(Stored entries)
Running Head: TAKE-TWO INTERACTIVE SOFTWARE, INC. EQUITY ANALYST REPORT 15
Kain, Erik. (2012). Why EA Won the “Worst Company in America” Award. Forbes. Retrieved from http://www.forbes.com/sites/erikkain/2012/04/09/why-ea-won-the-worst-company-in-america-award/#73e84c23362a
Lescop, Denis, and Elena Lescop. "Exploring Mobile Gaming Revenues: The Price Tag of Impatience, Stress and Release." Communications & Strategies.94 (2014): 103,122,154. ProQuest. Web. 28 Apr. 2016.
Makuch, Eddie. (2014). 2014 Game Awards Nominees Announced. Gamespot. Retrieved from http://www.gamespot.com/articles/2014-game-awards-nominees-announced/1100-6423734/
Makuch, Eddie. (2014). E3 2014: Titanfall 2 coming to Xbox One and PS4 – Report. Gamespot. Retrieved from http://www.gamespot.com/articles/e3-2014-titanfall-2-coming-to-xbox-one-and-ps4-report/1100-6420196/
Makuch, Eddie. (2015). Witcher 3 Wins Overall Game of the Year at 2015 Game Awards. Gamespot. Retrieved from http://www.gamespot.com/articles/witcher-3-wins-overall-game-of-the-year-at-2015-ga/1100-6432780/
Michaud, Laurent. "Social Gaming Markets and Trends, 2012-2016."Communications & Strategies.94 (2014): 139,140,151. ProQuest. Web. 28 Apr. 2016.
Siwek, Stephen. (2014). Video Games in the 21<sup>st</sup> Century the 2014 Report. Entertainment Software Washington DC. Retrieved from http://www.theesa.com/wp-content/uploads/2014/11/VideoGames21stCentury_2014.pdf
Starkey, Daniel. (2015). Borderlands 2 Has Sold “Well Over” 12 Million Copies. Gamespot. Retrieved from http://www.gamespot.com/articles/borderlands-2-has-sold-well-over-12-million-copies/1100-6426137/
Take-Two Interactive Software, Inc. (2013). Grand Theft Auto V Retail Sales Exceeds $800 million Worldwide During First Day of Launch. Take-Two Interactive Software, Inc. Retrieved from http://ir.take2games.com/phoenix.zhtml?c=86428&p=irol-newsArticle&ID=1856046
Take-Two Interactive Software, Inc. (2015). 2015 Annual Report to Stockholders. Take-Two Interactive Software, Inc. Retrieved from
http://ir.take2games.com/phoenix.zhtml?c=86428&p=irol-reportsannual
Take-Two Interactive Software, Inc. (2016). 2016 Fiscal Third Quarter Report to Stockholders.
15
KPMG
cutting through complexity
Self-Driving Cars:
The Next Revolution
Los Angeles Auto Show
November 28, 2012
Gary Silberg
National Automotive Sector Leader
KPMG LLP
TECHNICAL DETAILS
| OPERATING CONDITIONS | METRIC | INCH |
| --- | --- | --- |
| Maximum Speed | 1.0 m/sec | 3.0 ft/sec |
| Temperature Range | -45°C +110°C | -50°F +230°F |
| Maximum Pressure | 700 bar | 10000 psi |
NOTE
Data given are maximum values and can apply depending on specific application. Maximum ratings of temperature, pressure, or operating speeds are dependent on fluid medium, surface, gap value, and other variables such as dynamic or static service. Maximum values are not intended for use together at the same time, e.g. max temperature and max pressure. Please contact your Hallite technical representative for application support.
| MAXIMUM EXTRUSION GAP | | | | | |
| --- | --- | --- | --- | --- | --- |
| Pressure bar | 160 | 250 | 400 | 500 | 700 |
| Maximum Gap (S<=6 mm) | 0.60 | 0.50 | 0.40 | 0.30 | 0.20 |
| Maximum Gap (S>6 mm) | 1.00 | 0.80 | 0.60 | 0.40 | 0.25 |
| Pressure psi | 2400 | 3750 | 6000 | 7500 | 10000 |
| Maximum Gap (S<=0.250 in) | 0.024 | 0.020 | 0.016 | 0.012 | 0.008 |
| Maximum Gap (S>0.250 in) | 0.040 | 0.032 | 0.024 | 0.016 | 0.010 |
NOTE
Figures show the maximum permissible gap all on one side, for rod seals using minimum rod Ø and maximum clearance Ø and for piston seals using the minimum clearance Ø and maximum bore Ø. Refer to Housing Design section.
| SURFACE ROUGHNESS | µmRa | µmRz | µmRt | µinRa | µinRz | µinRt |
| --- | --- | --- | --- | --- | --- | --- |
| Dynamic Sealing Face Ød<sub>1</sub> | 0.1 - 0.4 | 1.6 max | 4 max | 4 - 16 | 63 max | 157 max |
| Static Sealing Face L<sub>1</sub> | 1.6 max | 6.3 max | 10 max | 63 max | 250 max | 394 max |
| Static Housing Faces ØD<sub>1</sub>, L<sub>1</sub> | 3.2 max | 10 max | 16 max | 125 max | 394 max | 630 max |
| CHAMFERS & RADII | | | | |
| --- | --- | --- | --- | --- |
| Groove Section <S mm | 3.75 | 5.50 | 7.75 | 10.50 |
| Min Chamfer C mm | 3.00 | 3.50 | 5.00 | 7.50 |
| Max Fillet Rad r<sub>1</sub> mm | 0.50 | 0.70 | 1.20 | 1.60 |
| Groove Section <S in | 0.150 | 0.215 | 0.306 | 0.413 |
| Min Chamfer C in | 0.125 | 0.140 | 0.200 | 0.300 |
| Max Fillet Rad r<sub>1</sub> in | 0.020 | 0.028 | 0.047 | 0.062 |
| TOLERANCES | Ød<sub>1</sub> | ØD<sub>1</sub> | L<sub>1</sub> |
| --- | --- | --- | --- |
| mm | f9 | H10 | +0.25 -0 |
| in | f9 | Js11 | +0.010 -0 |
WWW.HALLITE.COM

### What is needed:
Quote, word for word, every line from the top of the entries through the line that holds "Makuch, Eddie. (2014). 2014".

### Task output:
Running Head: TAKE-TWO INTERACTIVE SOFTWARE, INC. EQUITY ANALYST REPORT 15
Kain, Erik. (2012). Why EA Won the “Worst Company in America” Award. Forbes. Retrieved from http://www.forbes.com/sites/erikkain/2012/04/09/why-ea-won-the-worst-company-in-america-award/#73e84c23362a
Lescop, Denis, and Elena Lescop. "Exploring Mobile Gaming Revenues: The Price Tag of Impatience, Stress and Release." Communications & Strategies.94 (2014): 103,122,154. ProQuest. Web. 28 Apr. 2016.
Makuch, Eddie. (2014). 2014 Game Awards Nominees Announced. Gamespot. Retrieved from http://www.gamespot.com/articles/2014-game-awards-nominees-announced/1100-6423734/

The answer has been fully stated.